Dai cavalli al gratta e vinci i “drogati” delle scommesse
La perdita del lavoro, la fine di una relazione sentimentale e il definitivo crack economico, una condizione, quest’ultima, che costringe a dormire in automobile e a chiedere aiuto agli strozzini. L’evento traumatico, per un giocatore patologico, precede quasi sempre il raggiungimento di un bivio, oltre il quale provare a risalire la china con l’aiuto di un professionista e di una struttura sanitaria. «Quando mia figlia ha smesso di guardarmi in faccia ho sentito di avere toccato il fondo. Solo allora ho deciso di fermarmi, avendo capito che altrimenti avrei perso tutto». Ciro, 45 anni, è seduto attorno a un tavolo insieme a una decina di persone. Fra di loro c’è Giulia Targa, una psicoterapeuta dell’associazione Hyperion, a cui spetta la conduzione del gruppo che ha deciso di chiamarsi “Canguro”.
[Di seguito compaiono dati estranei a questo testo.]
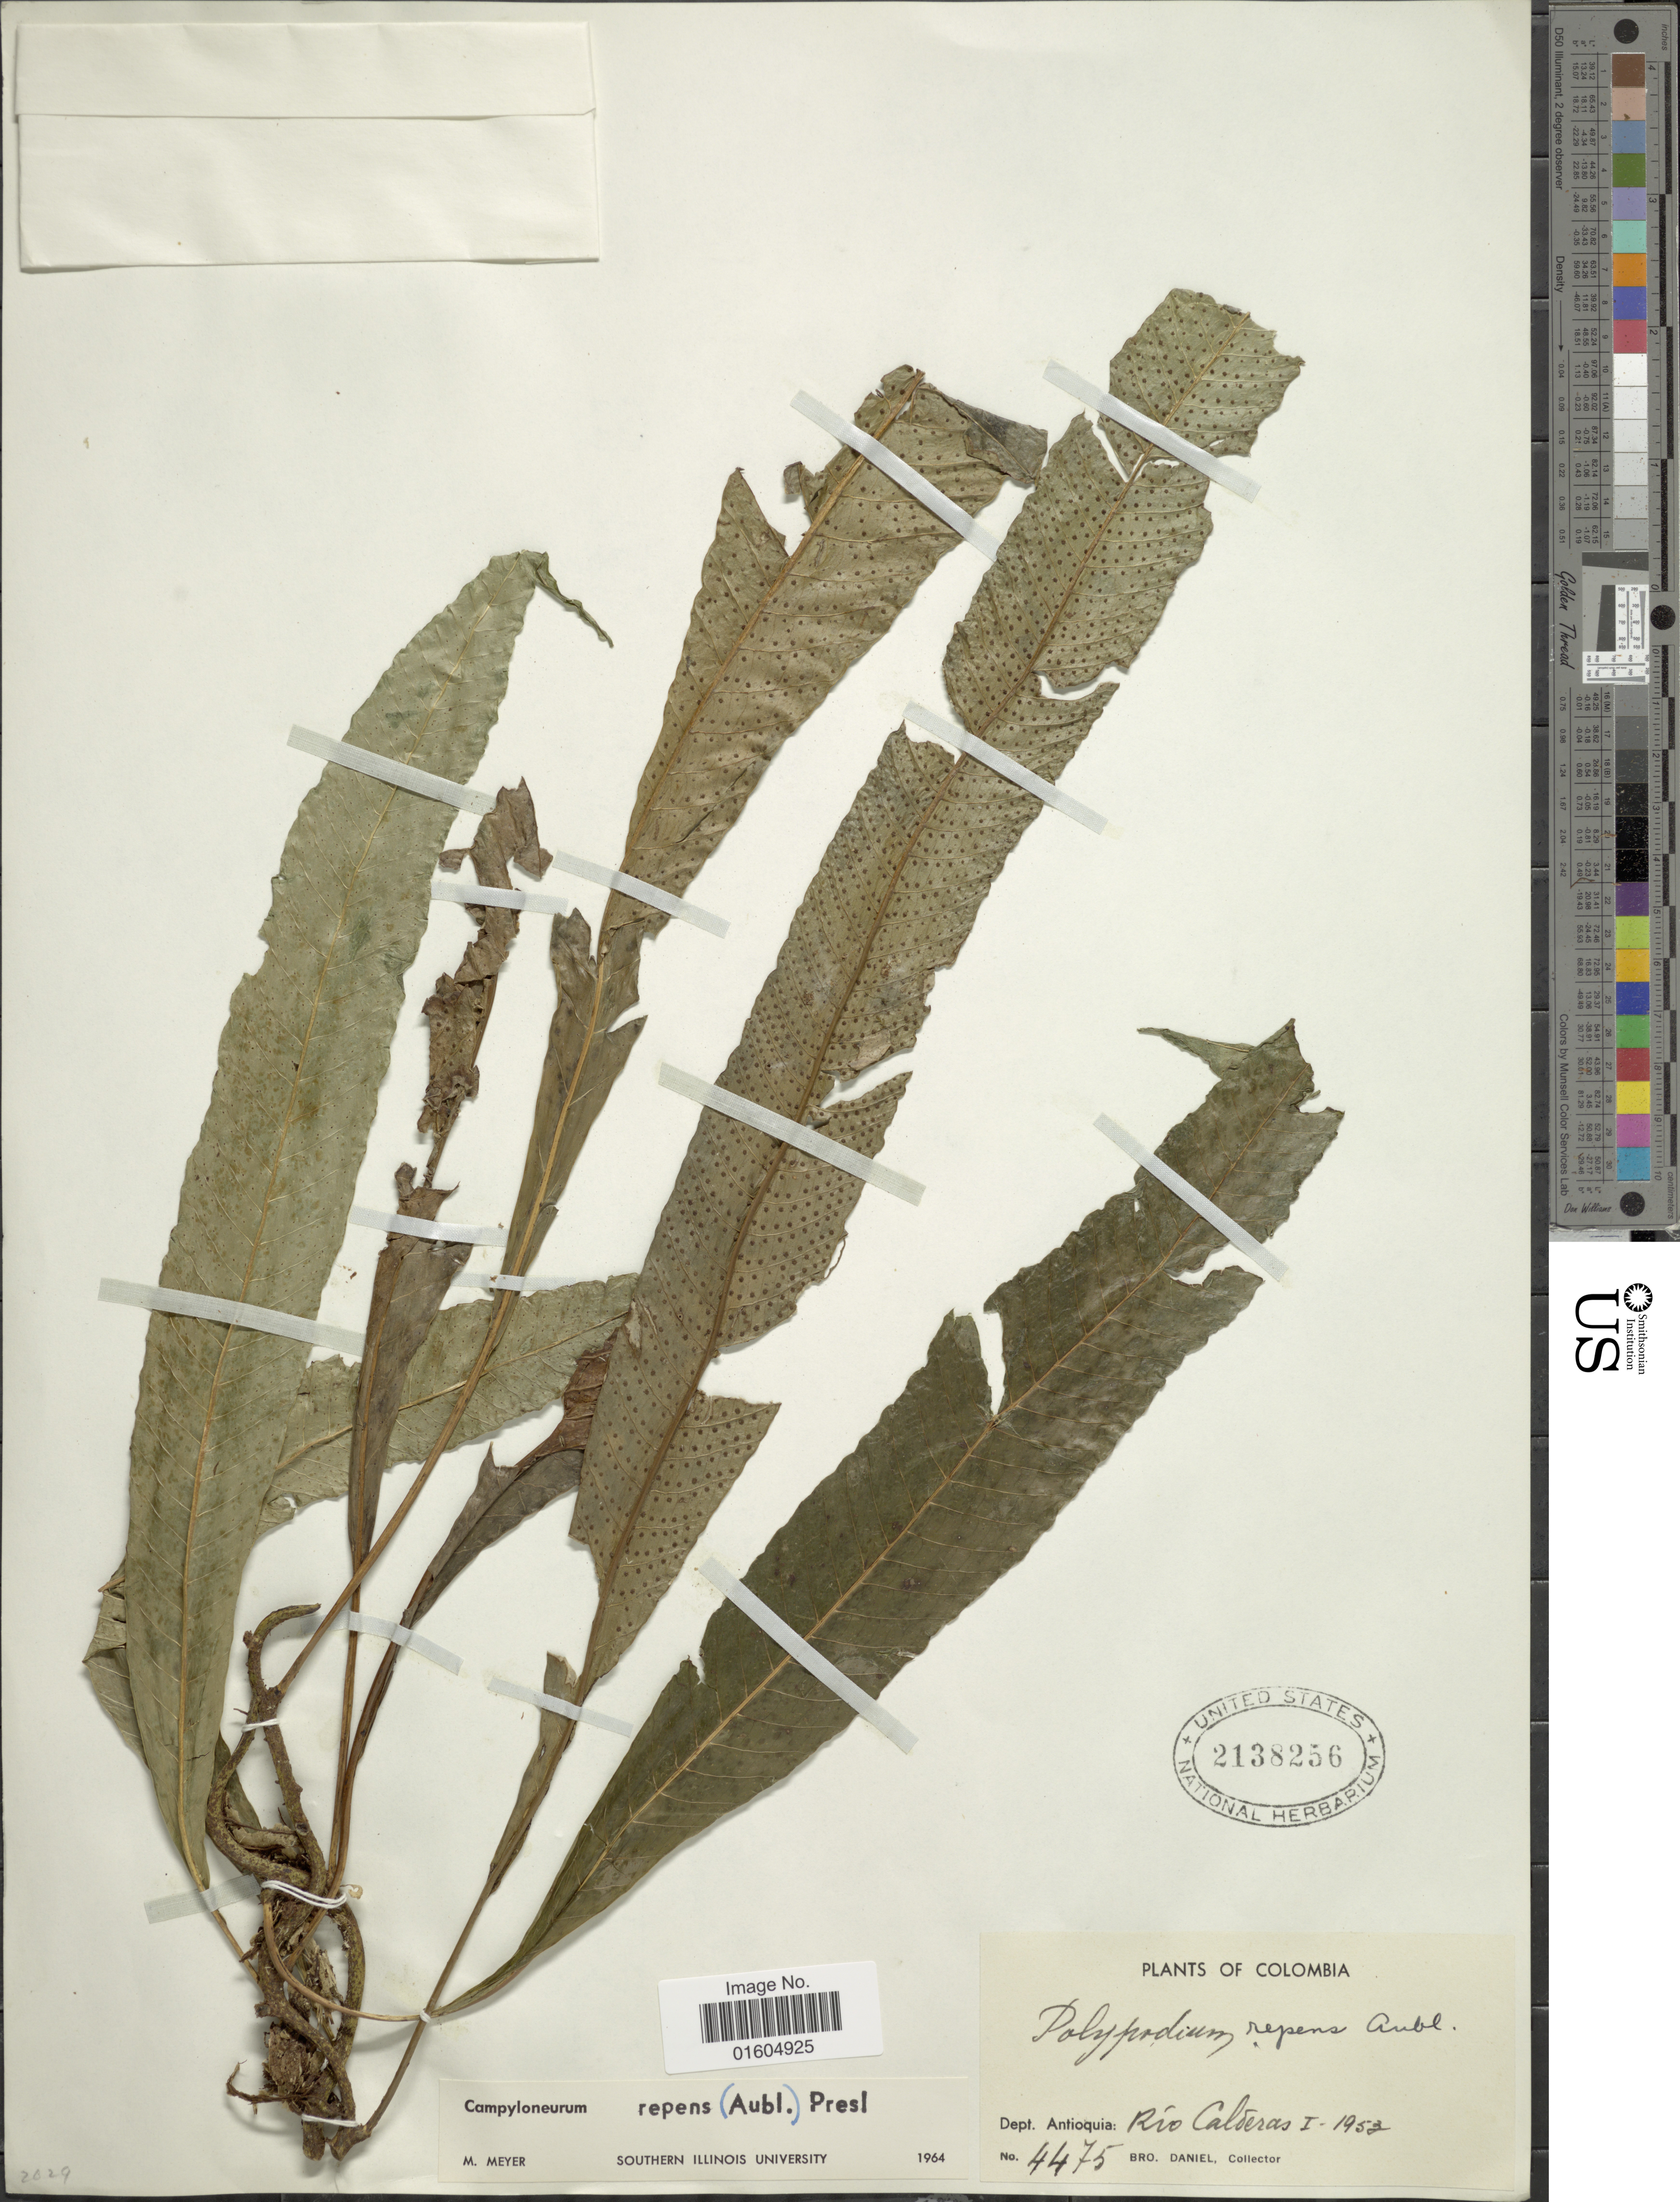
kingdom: Plantae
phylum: Tracheophyta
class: Polypodiopsida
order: Polypodiales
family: Polypodiaceae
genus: Campyloneurum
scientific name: Campyloneurum repens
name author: (Aubl.) C. Presl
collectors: Bro. Daniel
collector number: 4475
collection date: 1953-01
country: Colombia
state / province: Antioquia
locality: Colombia. Dept. Antioquia: Rio Calderas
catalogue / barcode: US 2138256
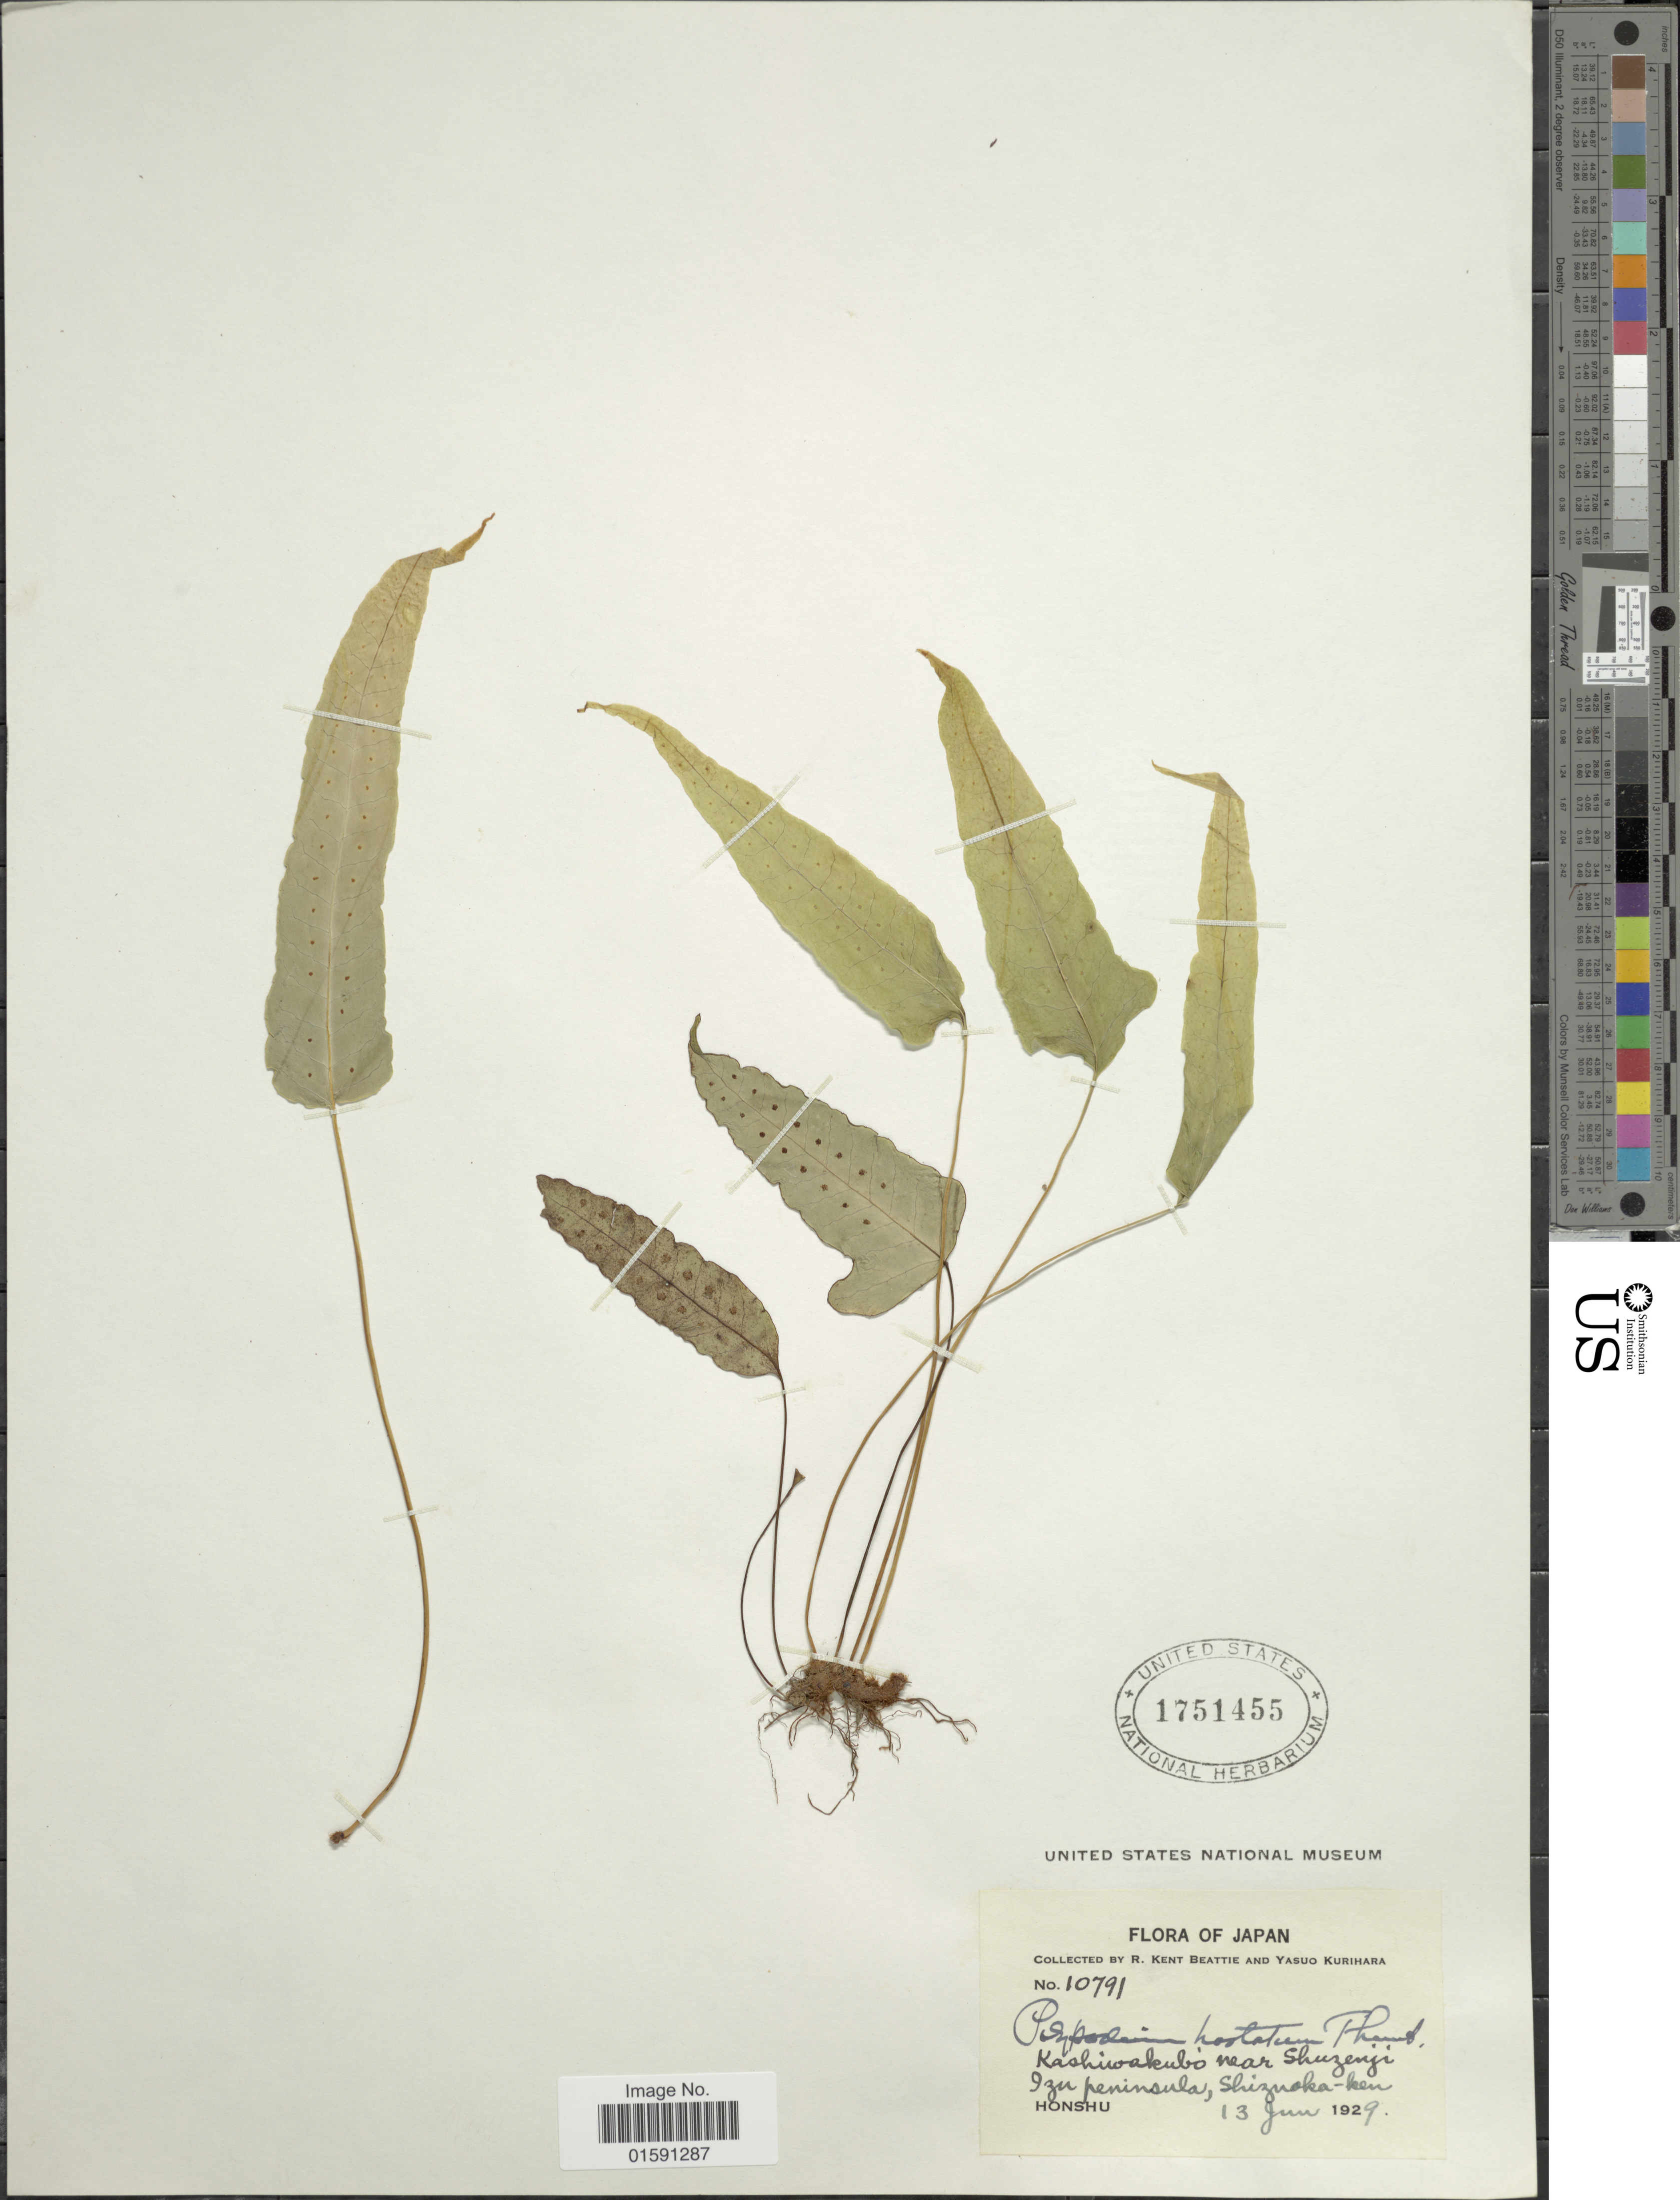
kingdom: Plantae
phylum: Tracheophyta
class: Polypodiopsida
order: Polypodiales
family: Polypodiaceae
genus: Selliguea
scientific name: Selliguea hastata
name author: (Thunb.) Fraser-Jenk.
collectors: R. K. Beattie & Y. Kurihara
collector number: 10791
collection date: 1929-06-13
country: Japan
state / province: Sizuoka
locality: Kashiwakubo mnear Shuzenji Izu peninsula, Shizuoka-ken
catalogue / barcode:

Quella ospitata nella Microarea di Cittavecchia è la prima esperienza che coinvolge un gruppo di ex giocatori patologici. Dopo aver portato a termine con successo un lungo percorso all'interno di una struttura sanitaria, queste persone hanno deciso di tenersi ancora per mano nel tentativo di lasciare definitivamente alle spalle la schiavitù del gioco d'azzardo. «Giocavo tutto ciò che avevo - continua il vulcanico Ciro - . Niente slot machine, solo giocate al lotto. Avrò mandato in fumo oltre 60mila euro. La bomba è scoppiata quando in famiglia si sono accorti che rubavo il bancomat a mia moglie e infilavo le mani nella borsa delle mie figlie».
Quella di Ciro è una storia comune a molti ammalati di gioco. Si inizia per gioco, appunto, e si finisce per perdere completamente il controllo delle proprie azioni. «Siamo i primi bugiardi al mondo - ammette Ciro -. Si esce da questo inferno solamente con l’aiuto dei propri cari e con il sostegno di un professionista. Io devo tutto al dottor Davide Jugovac, dell’Ambulatorio per il gioco d’azzardo patologico dell’Azienda sanitaria. È una persona speciale, che è riuscita a tirare fuori tutti i miei 45 anni di gioco».
Eppure un ex giocatore non deve mai abbassare la guardia. La tentazione di rimettersi a giocare può rimanere sottotraccia, senza scomparire del tutto. «La nostra lotta durerà tutta la vita - così l'ex giocatore - . Guai se facciamo rientrare il gioco nei nostri pensieri».
Paolo, sessantuno anni, si è «mangiato due lavori e un matrimonio» con le slot machine. Anche lui ha perso in tanti anni oltre 60mila euro. «Giocavo i soldi della ditta - racconta - , convinto che sarei stato in grado di restituire tutto. Il buco, invece, diventava sempre più grande, fino a quando sono stato costretto a finire nella spirale dei prestiti. Mia moglie non capiva, credeva che il mio fosse solamente un vizio e così mi ha lasciato. Ho toccato davvero il fondo e sono finito a dormire in auto. Solo adesso io e mia moglie ci stiamo pian piano riavvicinando».
Maurizio di anni ne ha 64. Con i cavalli, il Superenalotto e i gratta e vinci ha lasciato per strada centinaia di migliaia di euro. «All'inizio ho avuto la sfortuna di vincere - spiega - . Poi però il vento ha cambiato direzione e ho iniziato a perdere. Ma a me non interessava vincere, mi bastava continuare a giocare. Avevo una malattia e non me ne rendevo conto, fino a quando non sono stato scoperto mentre mi impossessavo dei soldi dell'azienda dove lavoravo». Nelle parole degli ex giocatori c'è molto rammarico nel constatare come lo Stato «non faccia nulla per tutelare i propri cittadini. Gli interessi delle lobby del gioco sono evidenti e il guadagno derivante dall'azzardo è superiore alla spesa sanitaria per curare chi rimane vittima del gioco stesso». Una vincita, però, questi ex giocatori la riportano a casa quotidianamente: «Non proviamo più vergogna - spiegano - . Siamo a posto con le nostre coscienze e raccontiamo le nostre storie a testa alta». (l.sa.)